Some 3,000 African invaders posing as “asylum seekers” who have illegally entered Israel have been forced to leave Tel Aviv in terms of a ruling by the Israeli Ministry of the Interior.
The ruling permits asylum seekers to reside and work only in towns and cities north of Hadera and south of Gedera, about an hour’s drive from Tel Aviv. The ruling was initially imposed only on recent invaders but in recent months asylum seekers living in Israel for longer periods have experienced the same constraints on their work permits, forcing them to leave their homes.
Unemployment is rife in Israel’s south and north while in Tel Aviv asylum seekers can find menial jobs as street-sweepers or restaurant workers. Tel Aviv also has the one school in Israel that caters to the special needs of asylum seekers’ children – the Bialik Elementary and High School in southern Tel Aviv.
On 17 February, the asylum seekers protested in Tel Aviv against this regulation.
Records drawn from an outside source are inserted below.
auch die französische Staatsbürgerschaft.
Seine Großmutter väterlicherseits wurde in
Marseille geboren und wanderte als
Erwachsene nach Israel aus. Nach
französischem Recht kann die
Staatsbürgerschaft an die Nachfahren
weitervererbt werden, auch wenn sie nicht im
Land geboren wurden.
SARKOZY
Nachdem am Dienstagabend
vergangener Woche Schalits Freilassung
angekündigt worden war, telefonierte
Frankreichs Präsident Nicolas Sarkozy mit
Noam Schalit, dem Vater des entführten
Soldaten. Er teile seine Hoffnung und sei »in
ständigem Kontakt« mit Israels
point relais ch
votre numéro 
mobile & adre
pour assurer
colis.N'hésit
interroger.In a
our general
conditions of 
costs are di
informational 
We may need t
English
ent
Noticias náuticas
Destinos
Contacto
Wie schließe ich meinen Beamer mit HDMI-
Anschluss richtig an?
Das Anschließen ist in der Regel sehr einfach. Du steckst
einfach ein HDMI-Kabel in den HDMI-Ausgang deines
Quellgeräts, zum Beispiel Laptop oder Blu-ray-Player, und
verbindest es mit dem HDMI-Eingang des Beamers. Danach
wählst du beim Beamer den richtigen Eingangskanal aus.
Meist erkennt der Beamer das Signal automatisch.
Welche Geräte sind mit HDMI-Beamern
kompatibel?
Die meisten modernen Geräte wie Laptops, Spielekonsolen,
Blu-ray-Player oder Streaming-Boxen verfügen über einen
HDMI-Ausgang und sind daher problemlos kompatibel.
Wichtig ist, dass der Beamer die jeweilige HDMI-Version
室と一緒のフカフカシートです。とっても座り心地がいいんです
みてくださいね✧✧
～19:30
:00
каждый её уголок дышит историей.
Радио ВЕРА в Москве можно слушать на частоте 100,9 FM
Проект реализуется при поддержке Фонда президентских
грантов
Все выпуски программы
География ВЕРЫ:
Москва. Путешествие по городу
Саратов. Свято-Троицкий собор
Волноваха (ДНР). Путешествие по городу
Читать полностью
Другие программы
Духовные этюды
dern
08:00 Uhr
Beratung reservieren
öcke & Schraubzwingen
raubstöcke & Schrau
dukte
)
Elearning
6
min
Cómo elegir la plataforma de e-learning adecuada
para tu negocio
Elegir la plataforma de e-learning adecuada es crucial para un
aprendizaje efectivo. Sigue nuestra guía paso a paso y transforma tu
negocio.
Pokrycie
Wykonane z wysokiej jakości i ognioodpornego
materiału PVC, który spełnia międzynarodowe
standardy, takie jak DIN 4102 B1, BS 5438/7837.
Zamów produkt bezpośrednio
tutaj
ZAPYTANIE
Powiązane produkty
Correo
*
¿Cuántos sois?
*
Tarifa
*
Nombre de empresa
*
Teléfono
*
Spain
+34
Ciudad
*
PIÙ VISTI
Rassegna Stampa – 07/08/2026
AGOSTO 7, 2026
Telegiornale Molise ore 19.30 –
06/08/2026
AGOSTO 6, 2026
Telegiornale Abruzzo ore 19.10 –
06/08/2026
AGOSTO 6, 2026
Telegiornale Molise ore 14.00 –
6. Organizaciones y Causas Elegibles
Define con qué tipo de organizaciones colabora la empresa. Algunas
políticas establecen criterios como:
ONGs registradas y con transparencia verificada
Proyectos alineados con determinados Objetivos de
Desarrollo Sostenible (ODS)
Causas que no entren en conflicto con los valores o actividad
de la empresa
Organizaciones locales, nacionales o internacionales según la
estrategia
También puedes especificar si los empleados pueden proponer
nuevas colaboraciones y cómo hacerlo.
Holding banners and chanting slogans, they asked the government to allow them to remain in Israel’s main city.
Israel has of late been inundated with bogus African asylum seekers crossing into its territory from sub-Saharan Africa. All have crossed multiple safe countries on their way to Israel, and therefore have not qualified for asylum in Israel under any international law.
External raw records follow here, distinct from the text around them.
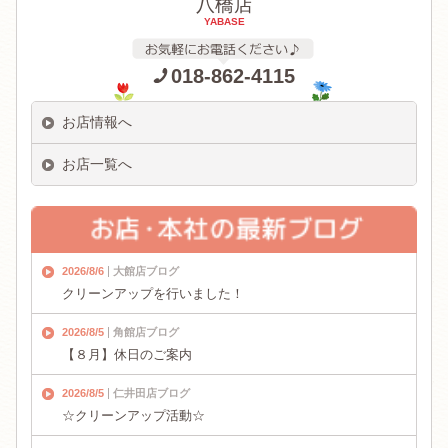
八橋店
YABASE
018-862-4115
お店情報へ
お店一覧へ
2026/8/6
大館店ブログ
クリーンアップを行いました！
2026/8/5
角館店ブログ
【８月】休日のご案内
2026/8/5
仁井田店ブログ
☆クリーンアップ活動☆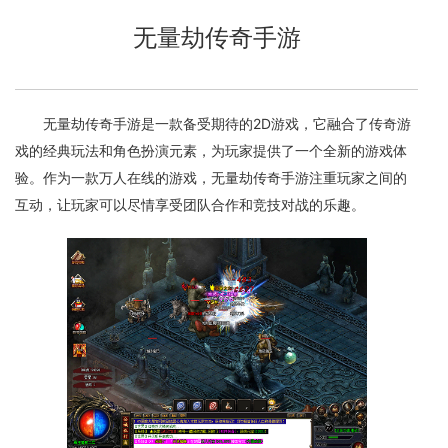
无量劫传奇手游
无量劫传奇手游是一款备受期待的2D游戏，它融合了传奇游
戏的经典玩法和角色扮演元素，为玩家提供了一个全新的游戏体
验。作为一款万人在线的游戏，无量劫传奇手游注重玩家之间的
互动，让玩家可以尽情享受团队合作和竞技对战的乐趣。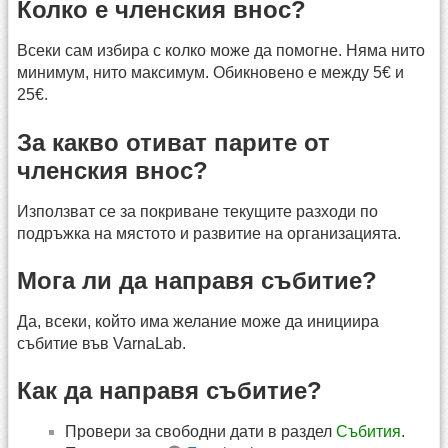
Колко е членския внос?
Всеки сам избира с колко може да помогне. Няма нито
минимум, нито максимум. Обикновено е между 5€ и
25€.
За какво отиват парите от
членския внос?
Използват се за покриване текущите разходи по
подръжка на мястото и развитие на организацията.
Мога ли да направя събитие?
Да, всеки, който има желание може да инициира
събитие във VarnaLab.
Как да направя събитие?
Провери за свободни дати в раздел
Събития
.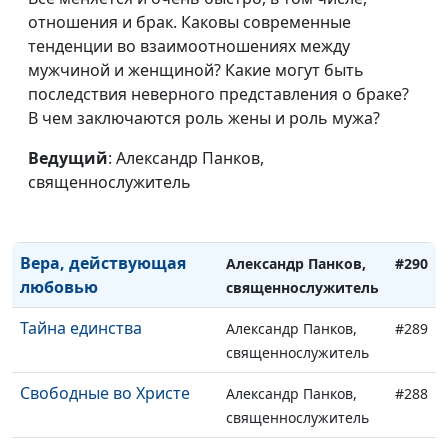
(первая часть)
священнослужитель
отношения и брак. Каковы современные
Безусловное Евангелие
тенденции во взаимоотношениях между
Александр Панков,
#293
мужчиной и женщиной? Какие могут быть
священнослужитель
последствия неверного представления о браке?
Мертвые по
Александр Панков,
#292
В чем заключаются роль жены и роль мужа?
преступлениям и
священнослужитель
грехам
Ведущий
: Александр Панков,
священнослужитель
Дух премудрости
Александр Панков,
#291
священнослужитель
Вера, действующая
Александр Панков,
#290
любовью
священнослужитель
Тайна единства
Александр Панков,
#289
священнослужитель
Свободные во Христе
Александр Панков,
#288
священнослужитель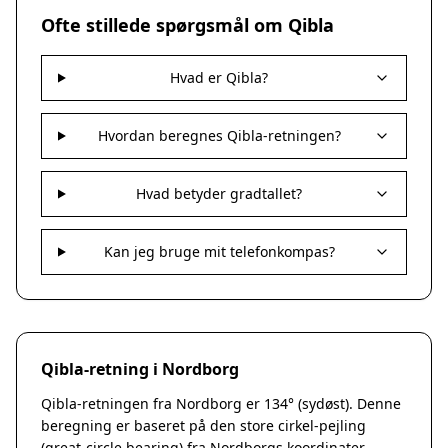
Nakskov
Ofte stillede spørgsmål om Qibla
Nykøbing Sjælland
Præstø
Hvad er Qibla?
Sorø
Stege
Svendstrup
Hvordan beregnes Qibla-retningen?
Vordingborg
Assens
Hvad betyder gradtallet?
Bogense
Faaborg
Kerteminde
Kan jeg bruge mit telefonkompas?
Middelfart
Munkebo
Nyborg
Otterup
Qibla-retning i Nordborg
Ringe
Rudkøbing
Qibla-retningen fra Nordborg er 134° (sydøst). Denne
Ebeltoft
beregning er baseret på den store cirkel-pejling
Galten
(great-circle bearing) fra Nordborgs koordinater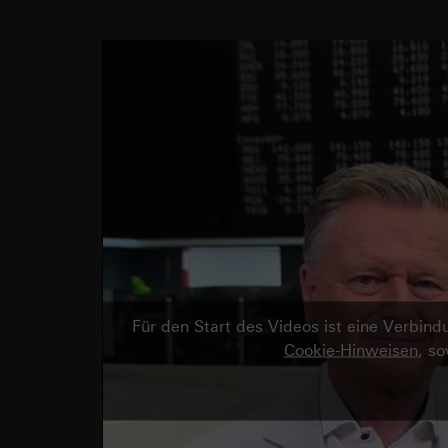
Für den Start des Videos ist eine Verbi
Cookie-Hinweisen
, s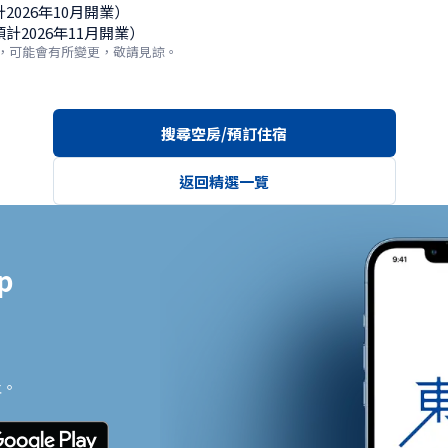
026年10月開業）

計2026年11月開業）
定，可能會有所變更，敬請見諒。
搜尋空房/預訂住宿
返回精選一覽


止。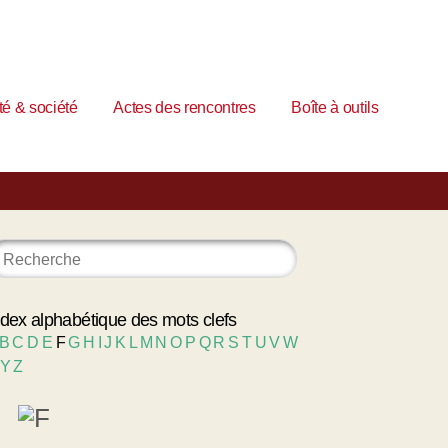
é & société
Actes des rencontres
Boîte à outils
ndex alphabétique des mots clefs
B
C
D
E
F
G
H
I
J
K
L
M
N
O
P
Q
R
S
T
U
V
W
Y
Z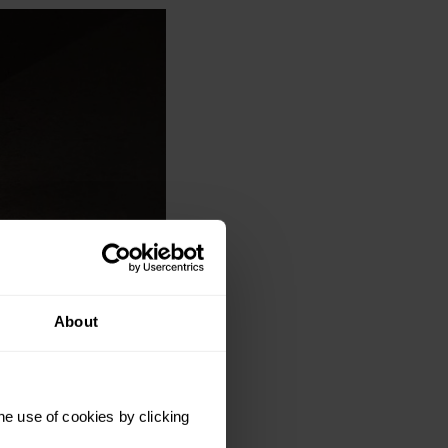
About
 je smartwatchfuncties
doelen te verpletteren.
he use of cookies by clicking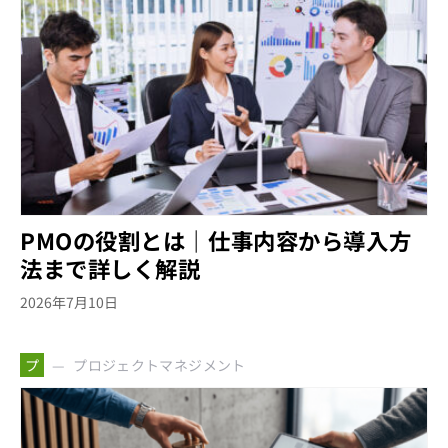
PMOの役割とは｜仕事内容から導入方
法まで詳しく解説
2026年7月10日
プロジェクトマネジメント
プ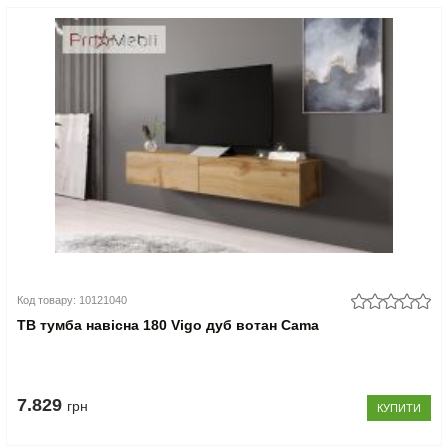
Код товару: 10121040
ТВ тумба навісна 180 Vigo дуб вотан Cama
7.829
грн
КУПИТИ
According to the United Nations Refugee Agency (UNHCR), Israeli police in Tel Aviv arrested over 240 asylum seekers – mostly from Eritrea, Sudan and Côte d’Ivoire – in one day in February. This mass arrest took place one day after Prime Minister Ehud Olmert ordered security forces to step up measures to “prevent the infiltration of foreigners and deport those staying illegally.”
Nearly all of those arrested had some sort of documentation from the UN Refugee Agency (UNHCR) showing their cases were under review.
Those arrested were told by police they could wait for their interviews with the UN while in jail, according to lawyers from Israeli non-governmental groups trying to aid the asylum seekers.
During the weekly cabinet meeting on 24 February, President Olmert ordered the Israel Prisons Service to detain all infiltrators not classified as refugees, and instructed the Defence Ministry to tighten security at the Israeli-Egypt border.
However, Defence Minister Ehud Barak rejected President Olmert’s suggestion that the military relax its “open fire” policy (the Israeli military’s rules of engagement) along the border, a move that would have made it easier to fire live ammunition at people trying to sneak into the country. Instead, he said Israel should implement the “hot return” policy, whereby asylum seekers and others would be immediately sent back to Egypt upon capture.
Meanwhile, on the Egyptian side of the border there appear to be less stringent regulations on the use of live ammunition by the authorities, as media reports indicated that in many instances migrants crossing the border were shot at by police, in some cases resulting in death.
The UNHCR has estimated that 7,400 people, mostly Africans, have crossed into Israel in the past three years, with most coming in the past ten months. Recent weeks have seen a surge in the number of people crossing the border.